● WORK INSTRUCTIONS
Among the records below, find the line with "hfov_deg: 15.2" and the line with "cy_px: -148". Set down both and every line between, exactly and with no pictures, but nothing else.

● RECORDS PROVIDED
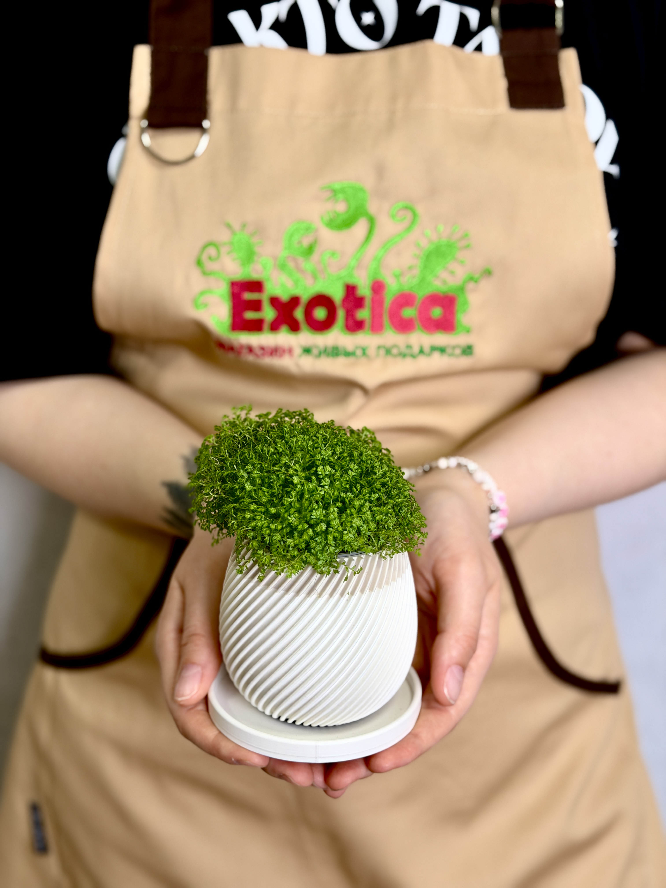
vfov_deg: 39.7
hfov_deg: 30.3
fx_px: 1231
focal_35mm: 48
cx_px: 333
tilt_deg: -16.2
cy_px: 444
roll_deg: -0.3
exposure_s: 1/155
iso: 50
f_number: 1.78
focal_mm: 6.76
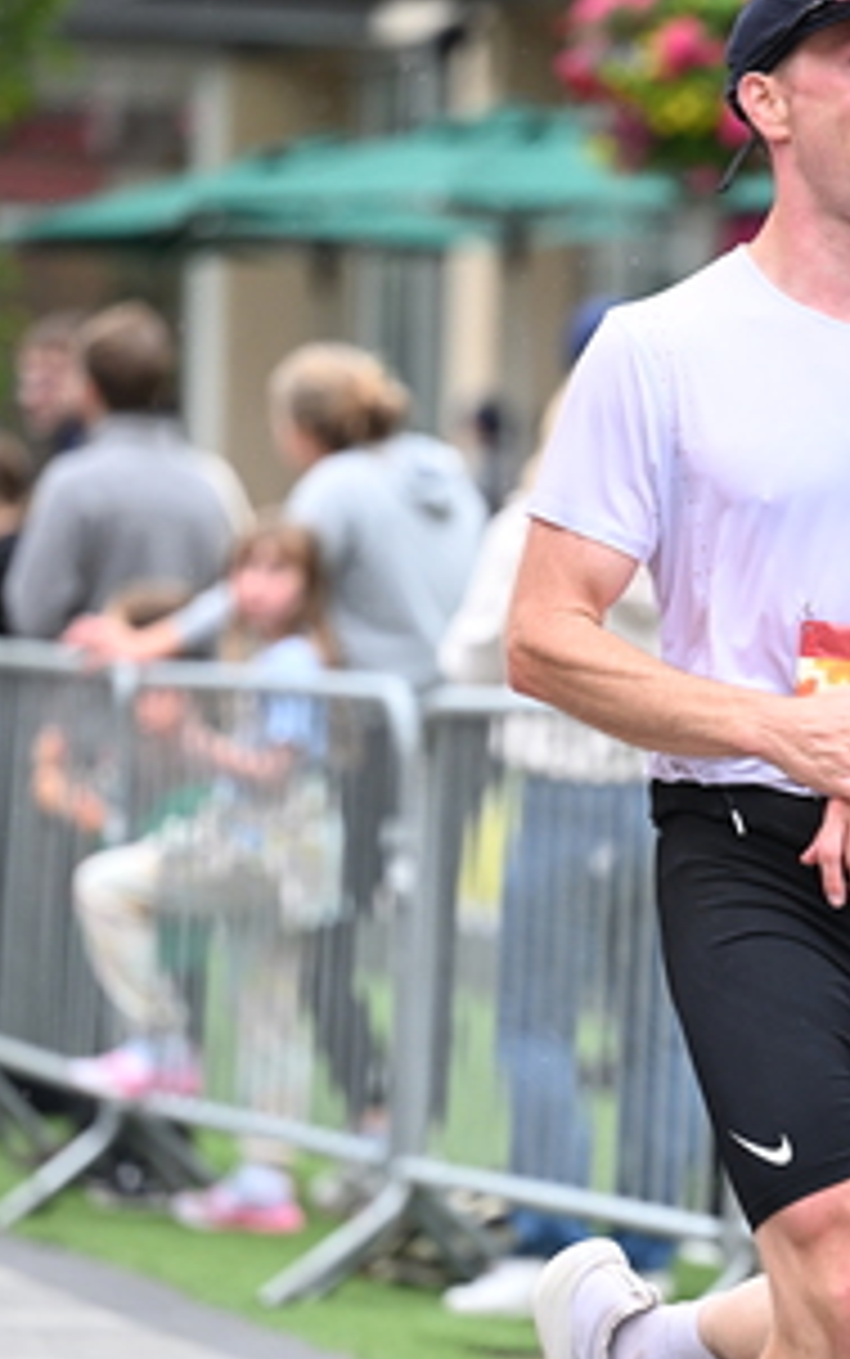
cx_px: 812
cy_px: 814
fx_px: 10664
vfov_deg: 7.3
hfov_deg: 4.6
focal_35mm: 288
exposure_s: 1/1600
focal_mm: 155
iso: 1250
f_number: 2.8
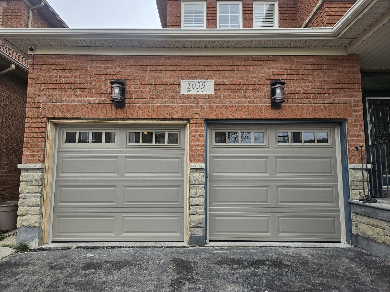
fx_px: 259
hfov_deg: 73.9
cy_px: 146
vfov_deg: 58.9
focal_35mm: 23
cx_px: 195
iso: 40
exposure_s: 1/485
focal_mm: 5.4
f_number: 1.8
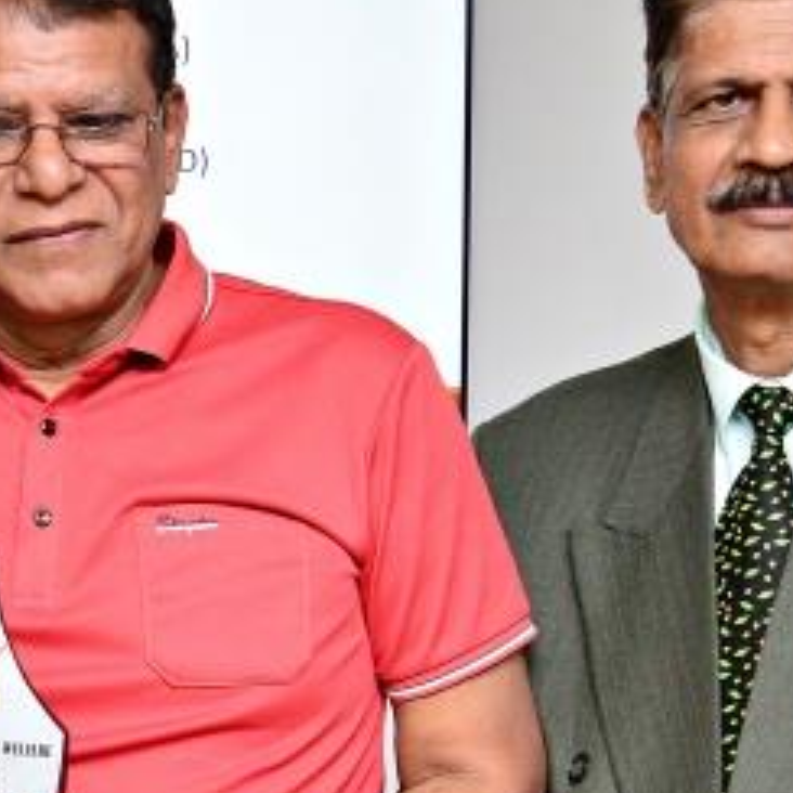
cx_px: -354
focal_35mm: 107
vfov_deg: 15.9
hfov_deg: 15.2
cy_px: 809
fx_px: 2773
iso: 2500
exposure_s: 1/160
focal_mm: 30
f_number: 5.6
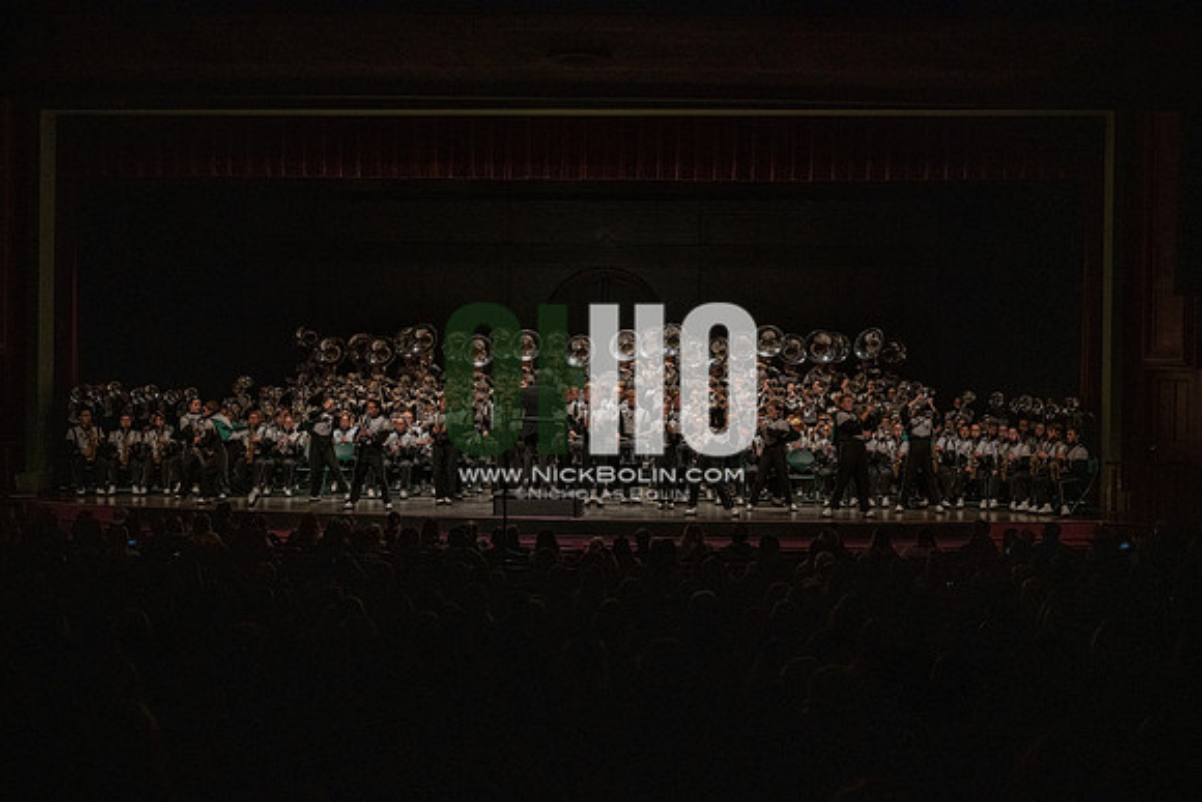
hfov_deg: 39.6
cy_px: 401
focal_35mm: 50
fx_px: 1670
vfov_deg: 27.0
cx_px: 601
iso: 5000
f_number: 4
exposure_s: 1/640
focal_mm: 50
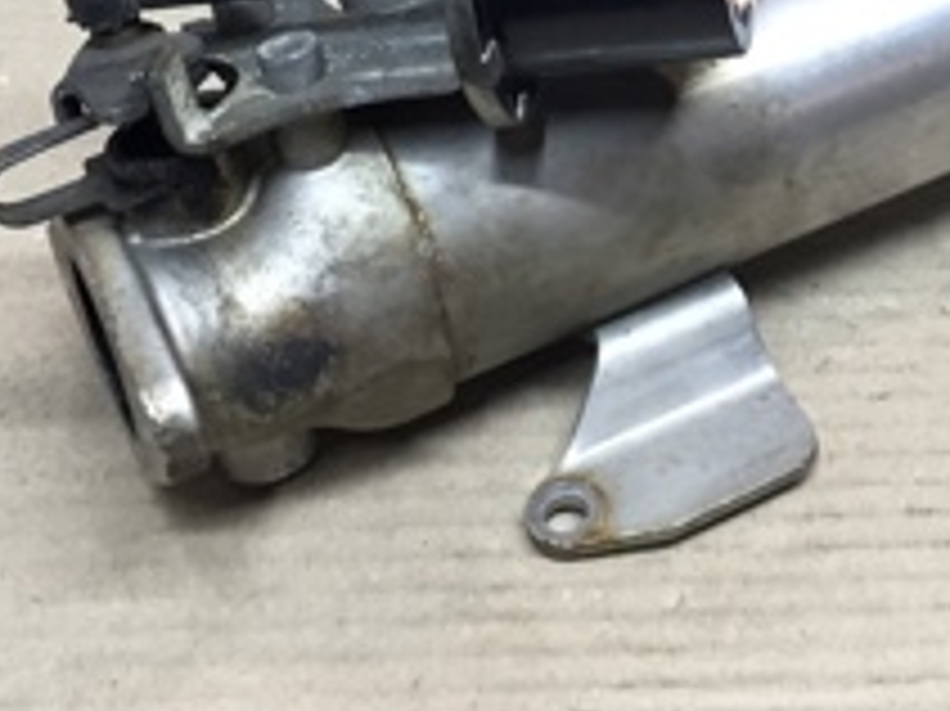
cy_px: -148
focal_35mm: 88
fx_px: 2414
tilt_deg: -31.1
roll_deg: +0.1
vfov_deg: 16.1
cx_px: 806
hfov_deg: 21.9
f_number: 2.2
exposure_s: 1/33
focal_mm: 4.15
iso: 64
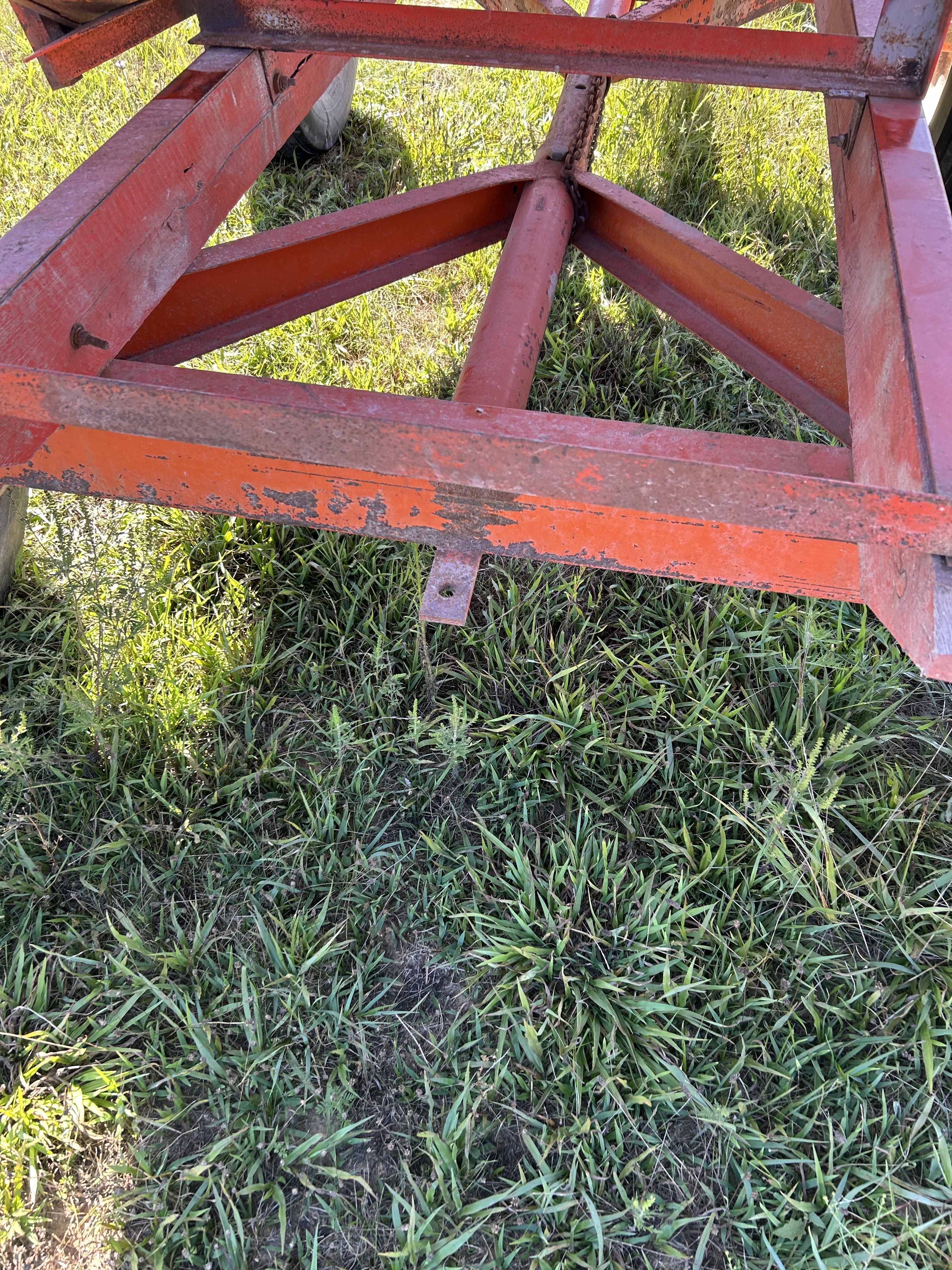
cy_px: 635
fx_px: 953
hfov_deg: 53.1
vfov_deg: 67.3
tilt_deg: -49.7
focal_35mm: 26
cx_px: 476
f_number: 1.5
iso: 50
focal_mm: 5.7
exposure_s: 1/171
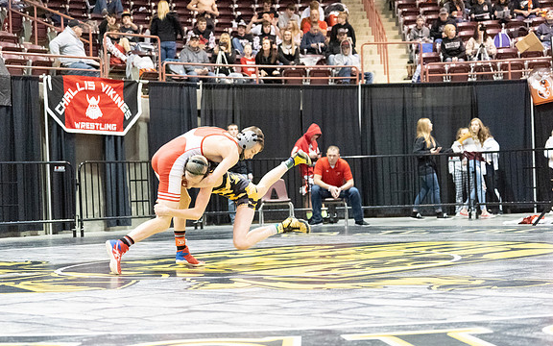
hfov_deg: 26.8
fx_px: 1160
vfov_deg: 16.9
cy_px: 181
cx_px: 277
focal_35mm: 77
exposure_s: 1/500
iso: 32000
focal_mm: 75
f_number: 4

● EXERCISE OUTPUT
hfov_deg: 15.2
cy_px: 809
fx_px: 2773
iso: 2500
exposure_s: 1/160
focal_mm: 30
f_number: 5.6
hfov_deg: 39.6
cy_px: 401
focal_35mm: 50
fx_px: 1670
vfov_deg: 27.0
cx_px: 601
iso: 5000
f_number: 4
exposure_s: 1/640
focal_mm: 50
cy_px: -148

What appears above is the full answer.